We would like to run multiple recipes on the same port and switch between them similar to how you switch between interfaces in the live demo. Is this possible?
Prodigy will start each task in a separate process that provides the model in the loop (if required), web application and REST API. Each task has its own app, to allow running more than one task independently – that’s why they need to be served on separate ports. There’s not really an easy way to serve several independent web applications on the same port.
There’s also not really a good case for why you’d want to switch between interfaces, as this would introduce all sorts of problems and open questions: You’d need to make sure that the answers are stored with the correct task, make sure to re-fetch unanswered questions that were sent out etc. (The demo app is just a demo, so it’ll discard all questions and answers when you switch.)
So if I understand correctly, there is currently no way to create labels in multiple tasks through one interface (in the way it looks within the demo)? This is a bit disappointing, there are many use-cases where you’re having people label data for more than one task at a time.
Is this something that will be possible with Prodigy Scale?
So just to clarify the sort of workflow you’d like for the annotator:
- Annotator sees some text
- Select which text cat label to apply
- Select NER from the task dropdown
- Choose the NER label
- Accept all annotations, go to next text
We don’t have plans to support this workflow, as it would require the tool to be quite different, and we think it’s actually significantly worse than doing one task at a time in almost all situations.

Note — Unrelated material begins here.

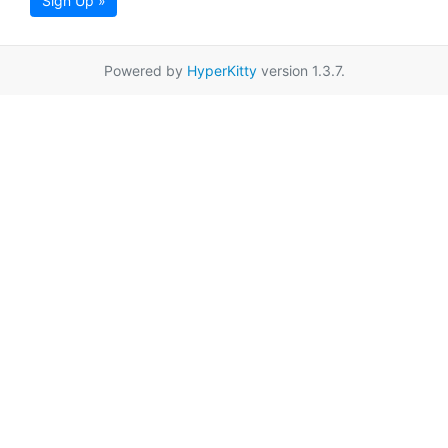
Sign Up »
Powered by
HyperKitty
version 1.3.7.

If your annotation tasks get too complicated, your annotation speed and accuracy will go down a lot. Your annotators will perform much better if you let them concentrate on one thing at a time. It doesn’t really matter that they have to move through the text in multiple passes. If they’re making a simple decision on each piece of text, they’ll be able to do that very quickly, often without really reading. If you ask them to remember a lot of policies at once, their behaviour will shift subtly as they move through the text, as at times they’ll forget parts of the schema.
Here’s one way to think about it. You basically have two loops: the loop over texts, and the loop over tasks. So you can do things two ways:
# 1. Do one task at a time, visit texts multiple times. What Prodigy does. for task in tasks: for text in texts: ... # 2. Do one text at a time, visit tasks multiple times. What you're suggesting. for text in texts: for task in tasks: ...
The information in your tasks’ annotation schemes is going to be much bigger than the information in a single text. This means that if you’re iterating over the tasks for each text, you’re paging a much larger amount of information in and out of memory. Now, obviously your brain doesn’t work like your computer’s RAM…But information is information, and some of the principles are sort of similar.
We’ve used the one-task-per-server constraint to give Prodigy a much more direct design. You only have to select one dataset when you load up the server, because you’re only ever creating one type of annotation at a time. You can have a model in the loop because the
ner recipe is distinct from the
textcat recipe. The frontend is faster because it has fewer abstractions, as it knows it’s always serving questions for one type of task at a time.
The online demo actually shows the task-switching behaviour as well. When you select a new task from the dropdown, you get a new feed of questions. It doesn’t give you the option of moving over the texts, and for each text, moving over the tasks.
@honnibal I’m assuming that was directed at me - it’s not quite the workflow I am picturing. In my case, the tasks are completely separate, just as they are in the demo. Imagine something more like this:
I have two tasks, one is to classify a bunch of sentences into binary categories, the other is to do slot filling annotations (let’s say on a completely different set of sentences).
Now as I understand, currently I would just start two separate prodigy servers / Docker containers, one for each task. So far so good.
My problem now is this: we need to dynamically add new tasks to these on the fly. So let’s say tomorrow I want to add another binary classification task, with its own data source. Right now, the way to do that is to just start another process/container, map the port somewhere so it’s accessible to labellers, etc.
What we’d really want is to simply have one prodigy server, some sort of registry of tasks, and labellers simply select from a drop-down the task they are currently going to work on. Creating new tasks via a UI would be nice, but to be honest it’s not a very high priority (we could write our own UI for that pretty easily).
My currently planned workaround is to have our own server for the task-management part of this, which spins up new prodigy containers and automatically configures a reverse proxy for them so they look as though they’re all part of the same app. This should work, but it seems like quite a hassle at the same time. Since the web demo actually already has almost the exact look and feel of what we are trying to achieve, I thought I’d ask whether you’re planning to implement something like this (e.g. in Prodigy Scale).
Thanks for the quick reply by the way!
@phdowling Really sorry I missed your reply before!
I understand what you want a bit better now, but unfortunately this isn’t something we can provide in the current standalone version of Prodigy.
New tasks really require a new process to be spawned, so there has to be this extra layer of task scheduling. That moves the software out from the standalone library sort of space, towards something that needs to be a bit more operationally complex. This is what we’re doing for Prodigy Scale.
If you need to develop a lightweight solution yourself, I would look at using Kubernetes as the task scheduler, especially if you’re already using Google Cloud Platform. Prodigy Scale will definitely meet your requirements once it’s released though.